I grew up first in an extremely small town as a child (pop 400 ppl, 100% white until a mixed-race family moved there right before I moved away) then moved to a small-ish town right before my teens (pop 30,000 ppl, in Texas it's considered a city). I would absolutely never move back to the bigger one. It was a railroad town and had some industry but now is dying: full of meth, teen pregnancy, high under/unemployment. Essentially if you don't work at the school or the hospital, you either work minimum wage or work in Dallas.

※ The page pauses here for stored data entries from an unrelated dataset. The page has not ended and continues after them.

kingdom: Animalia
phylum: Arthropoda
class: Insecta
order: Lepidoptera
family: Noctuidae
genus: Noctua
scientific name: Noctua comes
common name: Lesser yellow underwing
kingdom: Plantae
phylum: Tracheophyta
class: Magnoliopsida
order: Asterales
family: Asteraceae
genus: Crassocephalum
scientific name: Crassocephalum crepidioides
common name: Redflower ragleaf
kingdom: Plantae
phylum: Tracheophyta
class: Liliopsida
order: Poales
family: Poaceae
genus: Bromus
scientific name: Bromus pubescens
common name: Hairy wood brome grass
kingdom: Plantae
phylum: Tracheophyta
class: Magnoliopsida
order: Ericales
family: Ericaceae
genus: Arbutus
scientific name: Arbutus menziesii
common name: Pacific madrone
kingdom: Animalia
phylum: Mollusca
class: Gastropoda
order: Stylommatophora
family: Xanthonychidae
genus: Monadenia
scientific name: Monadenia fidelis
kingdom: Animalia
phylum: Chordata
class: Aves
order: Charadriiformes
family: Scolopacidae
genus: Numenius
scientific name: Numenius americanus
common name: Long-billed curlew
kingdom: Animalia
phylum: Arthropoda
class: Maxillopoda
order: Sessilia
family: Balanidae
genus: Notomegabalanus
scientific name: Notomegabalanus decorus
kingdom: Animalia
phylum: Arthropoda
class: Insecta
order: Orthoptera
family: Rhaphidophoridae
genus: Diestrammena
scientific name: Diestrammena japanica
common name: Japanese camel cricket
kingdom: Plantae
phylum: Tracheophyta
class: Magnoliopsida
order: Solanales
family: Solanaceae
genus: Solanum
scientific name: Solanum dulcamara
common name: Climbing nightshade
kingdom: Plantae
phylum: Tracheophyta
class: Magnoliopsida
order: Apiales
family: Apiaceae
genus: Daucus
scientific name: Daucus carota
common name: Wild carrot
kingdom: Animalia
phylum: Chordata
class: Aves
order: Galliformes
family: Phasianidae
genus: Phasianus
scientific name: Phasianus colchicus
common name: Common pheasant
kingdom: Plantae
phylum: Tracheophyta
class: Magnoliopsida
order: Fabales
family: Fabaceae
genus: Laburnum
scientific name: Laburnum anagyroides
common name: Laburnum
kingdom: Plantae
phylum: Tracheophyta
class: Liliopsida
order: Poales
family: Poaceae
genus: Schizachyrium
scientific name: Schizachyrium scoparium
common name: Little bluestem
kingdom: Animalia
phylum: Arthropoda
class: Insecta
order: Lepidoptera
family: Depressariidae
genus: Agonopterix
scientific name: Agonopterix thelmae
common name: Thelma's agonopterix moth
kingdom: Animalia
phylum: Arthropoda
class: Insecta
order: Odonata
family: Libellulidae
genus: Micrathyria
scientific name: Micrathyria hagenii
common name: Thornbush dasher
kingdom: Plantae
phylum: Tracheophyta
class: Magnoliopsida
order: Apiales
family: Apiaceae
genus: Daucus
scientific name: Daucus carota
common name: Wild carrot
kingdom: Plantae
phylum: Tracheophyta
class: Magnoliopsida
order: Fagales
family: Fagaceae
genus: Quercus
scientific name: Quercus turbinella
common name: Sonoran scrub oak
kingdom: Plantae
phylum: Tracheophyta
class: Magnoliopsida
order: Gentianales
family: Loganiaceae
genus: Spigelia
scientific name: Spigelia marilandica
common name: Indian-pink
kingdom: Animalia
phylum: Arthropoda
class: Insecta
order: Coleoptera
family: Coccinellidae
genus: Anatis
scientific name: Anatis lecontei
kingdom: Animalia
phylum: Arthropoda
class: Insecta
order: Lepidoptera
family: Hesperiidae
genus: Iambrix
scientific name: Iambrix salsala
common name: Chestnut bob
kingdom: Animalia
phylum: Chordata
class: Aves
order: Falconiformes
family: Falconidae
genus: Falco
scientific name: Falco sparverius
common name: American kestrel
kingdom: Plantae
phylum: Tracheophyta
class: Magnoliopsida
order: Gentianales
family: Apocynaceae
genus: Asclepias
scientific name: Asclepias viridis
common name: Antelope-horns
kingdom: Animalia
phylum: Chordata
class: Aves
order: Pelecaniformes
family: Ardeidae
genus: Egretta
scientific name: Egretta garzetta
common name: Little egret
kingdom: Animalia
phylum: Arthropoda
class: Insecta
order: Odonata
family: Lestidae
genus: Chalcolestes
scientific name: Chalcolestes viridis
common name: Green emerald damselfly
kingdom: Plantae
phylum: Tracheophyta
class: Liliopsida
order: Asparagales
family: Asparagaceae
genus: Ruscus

It was close enough to Dallas (100mi away) that a trip to the city wasn't a big deal. I have lived in fairly large cities since I moved away (all 1M+ ppl) and while I love it as a person who needs to work and likes to do things that cities provide, I do want to retire somewhere where I can't even see my neighbor's house. Being surrounded by people constantly for my entire adult life makes me desire to live totally alone.
posted by LizBoBiz at 6:59 AM on December 4, 2019


NYC could definitely be...more classically fall-ier. But you can take a boat up the Hudson Valley and have all the leaf-peeping you desire.
posted by praemunire at 9:33 AM on December 4, 2019


I can't really relate to the author's plight, but this article did make me nostalgic for Gilmore Girls.

I love the orderliness of TV Suburbs, but I assume they don't bear that much resemblance to real life? I grew up in an inner-ring suburb, so rowhouses and apartment complexes, kids playing in the street or in parks, buses instead of subways (or SUVs?), 7-Elevens instead of mom-and-pop corner stores, etc. When I read articles like this, it makes me feel like I grew up in the city, but when I was actually growing up, I felt isolated and stifled (same as most kids, I think) and imagined how much easier and more fun living in the actual city would be.

But really, when you are a kid and so have no money on you, you can't get most places unless you can walk to them and you can't go inside most places unless they're public, so it's not like a town or city is your oyster even if you're physically located within it. I grew up down the block from restaurants, stores, theaters, a public pool, etc...but it's not like I could actually GO to them, I was broke! Maybe being a kid sucks everywhere. And then you grow up and realize that it's the being a kid part that was frustrating and not so much the place where you were a kid?
posted by rue72 at 10:01 AM on December 4, 2019 [1 favorite]


Is this something I'd have to be white to get?